Menurut Johanis, amnesti adalah bagian dari hak istimewa (prerogatif) Presiden. Kebijakan ini diberikan kepada terdakwa atau terpidana dengan mempertimbangkan masukan dari Dewan Perwakilan Rakyat (DPR). Pemberian amnesti diatur dalam Pasal 14 ayat 2 UUD 1945, yang memberikan wewenang kepada Presiden untuk memberikan amnesti dan abolisi dengan memperhatikan pertimbangan DPR. Oleh sebab itu, Johanis menekankan bahwa amnesti untuk Hasto hanya menghapus pelaksanaan hukumannya, bukan menghilangkan fakta bahwa ia telah melakukan tindak pidana korupsi.

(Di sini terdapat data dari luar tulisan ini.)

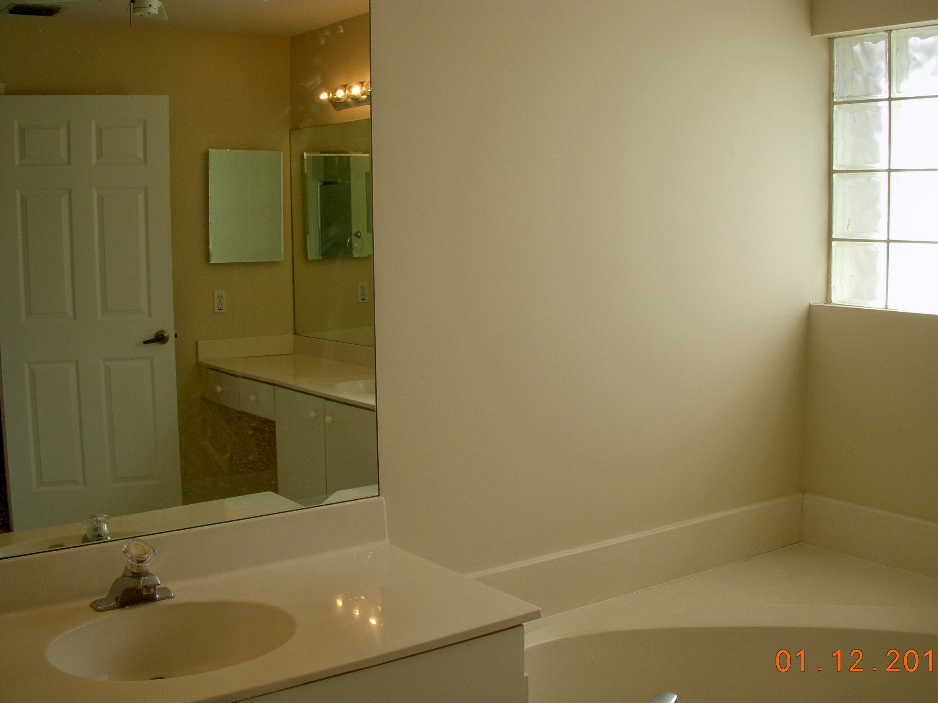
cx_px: 492
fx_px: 1111
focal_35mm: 41
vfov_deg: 35.1
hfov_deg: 45.8
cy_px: 361
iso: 100
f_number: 3.3
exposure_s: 1/200
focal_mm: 6.3
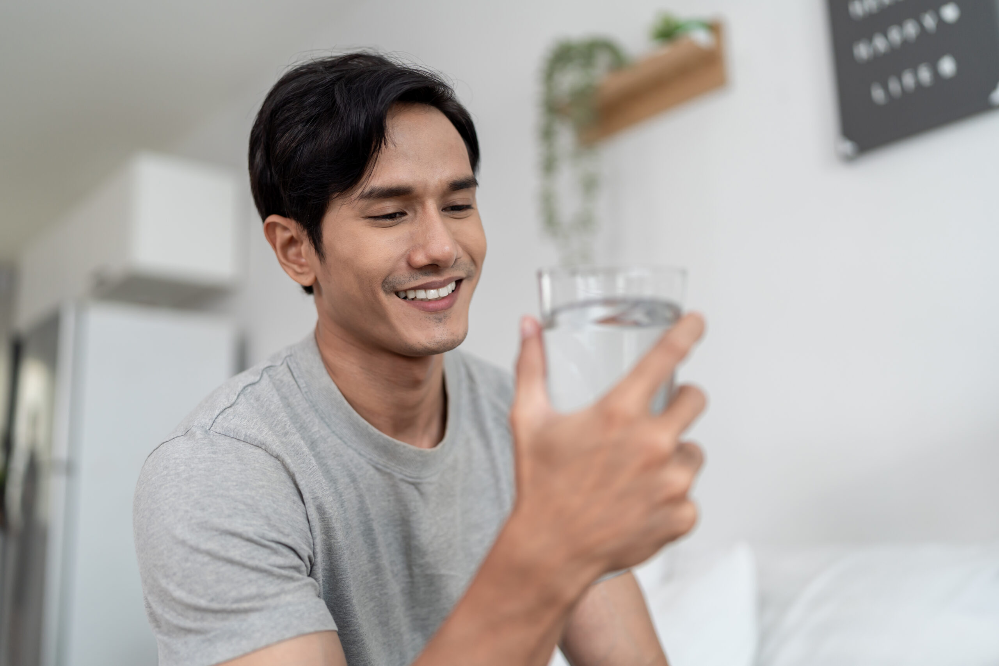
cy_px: 333
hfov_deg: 54.4
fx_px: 971
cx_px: 500
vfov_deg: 37.9
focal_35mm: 35
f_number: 1.4
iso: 200
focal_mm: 35
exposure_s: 1/500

“Dengan demikian, amnesti yang diberikan Hasto Kristiyanto hanya dalam bentuk tidak melaksanakan hukuman saja, sehingga orang yang mendapat amnesti dari Presiden tetap saja bersalah melakukan perbuatan tindak pidana korupsi,” ujar Johanis saat dihubungi. Ia menambahkan bahwa amnesti hanya diberikan kepada orang yang bersalah. “Hanya hukumannya saja yang diampuni sehingga hukumannya tidak dilaksanakan atau dihapus, atau dengan kata lain hanya orang yang bersalah saja yang diampuni, kalau orang tidak bersalah, tidak perlu diampuni,” lanjutnya.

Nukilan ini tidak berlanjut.